Gita hanya diam mendengarkan, mencoba mencerna setiap kejadian yang dialaminya akhir-akhir ini. Walau akhirnya kembali  membuat kepalanya pusing.

***

Satu minggu, dua minggu, sampailah di minggu ke tiga, aras sudah gelisah sejak kemarin. Besok ia akhirnya akan pulang. Pekerjaannya baru saja selesai. Tiga minggu tanpa pesan dari gita, hanya beberapa pesan dari mas faris yang meyakinkannya, gita baik-baik saja. Melihat handphonenya yang berisi pesan kepada gita yang tidak pernah dibalas aras harus menerima lagi, gita masih marah sekali padanya.

Hari ini melelahkan sekali, rasanya aras ingin cepat tidur dan besok bangun dalam keadaan yang fit.

***

Dering telfon membangunkan aras pagi itu. Tanpa melihat siapa yang menghubunginya pagi-pagi sekali aras menjawab malas-malas.
"Halo"
"Halo"
Aras melotot, dilihatnya layar handphone.
Gita?!
"Git? Ini aku ga salah kan? Kamu ga salah orang kan? Gitaaaa???" Aras histeris, ia tidak menyangka.
"Buka pintunya"
"Buka pintu? Pintu? Pintu apa? Hah? Bentar-bentar, gita ini kamu ga bercanda kan?" Aras buru-buru turun dari kasurnya yang nyaman. Berlari menuju pintu kamar hotelnya, sebelumnya ia menghela nafas dalam-dalam, takut-takut yang diharapkannya tidak benar adanya.

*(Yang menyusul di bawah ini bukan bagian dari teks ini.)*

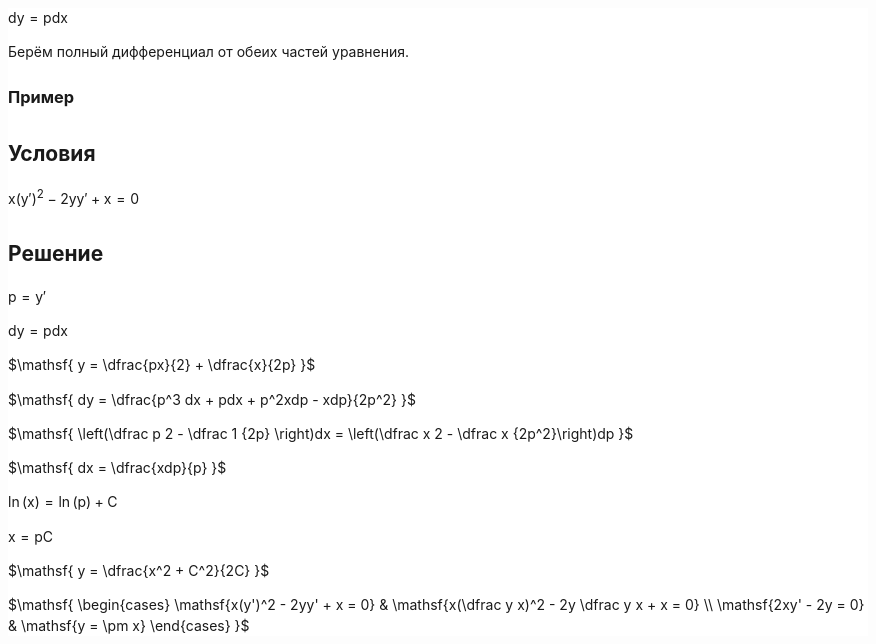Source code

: $\mathsf{  
dy = pdx  
}$

Берём полный дифференциал от обеих частей уравнения.

### Пример

## Условия

$\mathsf{  
x(y')^2 - 2yy' + x = 0  
}$

## Решение

$\mathsf{  
p = y'  
}$

$\mathsf{  
dy = pdx  
}$

$\mathsf{  
y = \dfrac{px}{2} + \dfrac{x}{2p}  
}$

$\mathsf{  
dy = \dfrac{p^3 dx + pdx + p^2xdp - xdp}{2p^2}  
}$

$\mathsf{  
\left(\dfrac p 2 - \dfrac 1 {2p} \right)dx = \left(\dfrac x 2 - \dfrac x {2p^2}\right)dp  
}$

$\mathsf{  
dx = \dfrac{xdp}{p}  
}$

$\mathsf{  
\ln(x) = \ln(p) + C  
}$

$\mathsf{  
x = pC  
}$

$\mathsf{  
y = \dfrac{x^2 + C^2}{2C}  
}$

  

$\mathsf{  
\begin{cases}  
\mathsf{x(y')^2 - 2yy' + x = 0} & \mathsf{x(\dfrac y x)^2 - 2y \dfrac y x + x = 0} \\  
\mathsf{2xy' - 2y = 0} & \mathsf{y = \pm x}  
\end{cases}  
}$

Dengan cepat ia membuka pintu,  dihadapannya sekarang ini. Ada wanita yang beberapa bulan ini mendiamkannya. Gita ada di depan kamarnya, aras lega bukan main.
"Wahhh, git aku cuma berharap kalo ini beneran bukan mimpi"

Senyumannya merekah sempurna, karena sepertinya setelah ini ia akan baik-baik saja dengan gita, hal itu sangat amat melegakannya.

Aras menarik gita, memeluknya seerat yang ia bisa.